Faut-il en inférer que M. Gladstone conservera longtemps la direction des affaires ? Il disait dans une des dernières séances de la chambre des communes, que désormais il mesurait par des semaines plus que par des mois le temps qu’il avait encore à donner à la chose publique. On n’a vu dans cette déclaration qu’une de ces coquetteries de vieillard qui se sent si jeune, si ingambe qu’il lui en coûte peu d’annoncer sa mort. On se trompait, paraît-il. Nous tenons de bonne source que M. Gladstone se sent au bout de ses forces comme de sa tâche, qu’il pense sérieusement à se retirer, qu’il a fait part de ses intentions à ses collègues, qu’il restera à son poste jusqu’à la fin de la session, après quoi il céderait la place à lord Hartington, en lui laissant l’honneur de présider à ces élections générales, où l’on verra pour la première fois à l’œuvre deux millions d’électeurs nouveaux. Espérons qu’auparavant il mènera à bonne fin sa laborieuse négociation avec la Russie. S’il réussit à sauver la paix, les Anglais loueront avant peu sans réserve cette politique de compromis à laquelle ils adhèrent tout en protestant, contre laquelle ils protestent tout en adhérant. Ils sauront gré à ce sage de les avoir préservés de leurs propres entraînemens, d’avoir protégé leurs intérêts contre leurs passions. Et, comme son pays, toutes les nations lui seront reconnaissantes d’avoir épargné au monde le fléau d’une nouvelle guerre, dont la conséquence la plus certaine serait d’affaiblir deux grands pays, également nécessaires l’un et l’autre à ce qui reste d’équilibre en Europe.

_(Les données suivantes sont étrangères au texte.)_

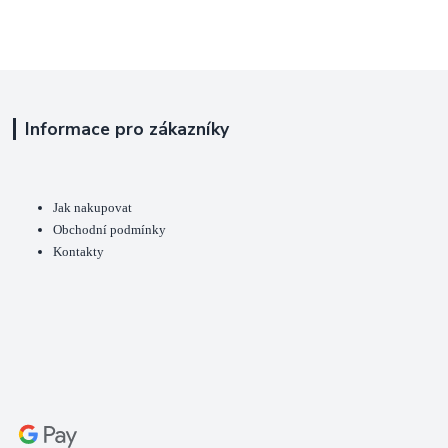
Informace pro zákazníky
Jak nakupovat
Obchodní podmínky
Kontakty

Les Anglais sont disposés à croire que leurs embarras nous réjouissent ; tout Français qui raisonne souhaite qu’ils s’en tirent à leur honneur. Leur presse nous a froissés plus d’une fois par ses insinuations malveillantes, par l’âpreté de ses réprimandes, et leur gouvernement n’a pas toujours ménagé nos droits et notre amour-propre. Joseph de Maistre écrivait en 1805 ; « Les Anglais manquent souvent de cette dextérité, de ce liant, de cette souplesse, qui font réussir les négociations. Je voudrais quelquefois être puissant pour leur dire : « Au nom de Dieu, écoutez un peu le bon sens étranger ; soyez aimables, faites l’amour. » Il n’y a entre eux et nous aucun sujet sérieux de discorde. Nous avons dû tout récemment protester contre une procédure arbitraire et couvrir de notre protection un journal qui n’était pas le plus intéressant des cliens. Puisse cet incident désagréable être le seul de son espèce !

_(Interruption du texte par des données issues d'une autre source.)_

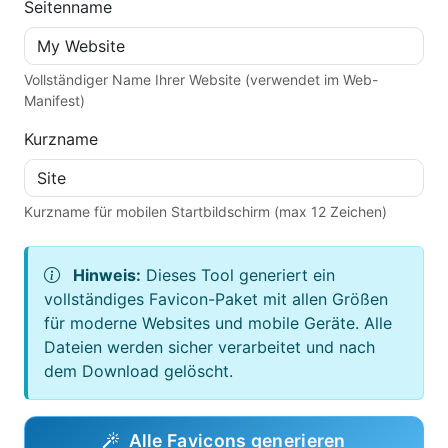
Seitenname
Vollständiger Name Ihrer Website (verwendet im Web-
Manifest)
Kurzname
Kurzname für mobilen Startbildschirm (max 12 Zeichen)
Hinweis:
Dieses Tool generiert ein
vollständiges Favicon-Paket mit allen Größen
für moderne Websites und mobile Geräte. Alle
Dateien werden sicher verarbeitet und nach
dem Download gelöscht.
Alle Favicons generieren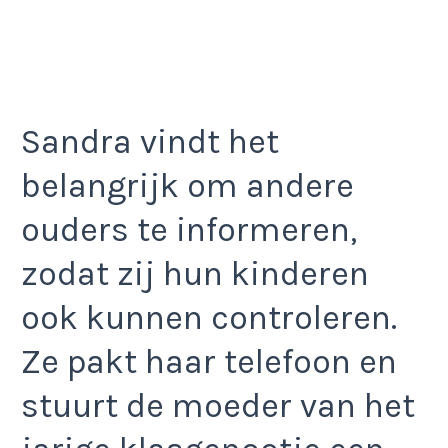
Sandra vindt het
belangrijk om andere
ouders te informeren,
zodat zij hun kinderen
ook kunnen controleren.
Ze pakt haar telefoon en
stuurt de moeder van het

En refusant d’intervenir en Égypte, nous avons renoncé volontairement à y jouer le rôle de puissance dominante ; nous désirons que l’Égypte ne soit à personne ou qu’elle soit à tout le monde, et les Anglais ont contracté à cet égard des engagemens dont toute l’Europe a pris acte. D’autre part, nous ne pouvons exiger qu’ils quittent la place en laissant derrière eux l’anarchie. Il faut que le khédive ait une armée, et, à cet effet, qu’il ait de l’argent ; nous nous sommes engagés à lui fournir le moyen d’en trouver. Notre gouvernement encourrait de justes reproches s’il apportait dans ses relations avec le cabinet anglais un esprit d’aigreur et de contention. Comme ce politique de l’antiquité qu’a loué Plutarque, il saura « mesurer ses amitiés ou ses inimitiés à la mesure du bien et de l’utilité publique, » et notre intérêt le plus évident est de vivre dans les meilleurs termes avec l’Angleterre.


G. VALBERT.

  1. Society in London, by a foreign Résident. Londres, 1885.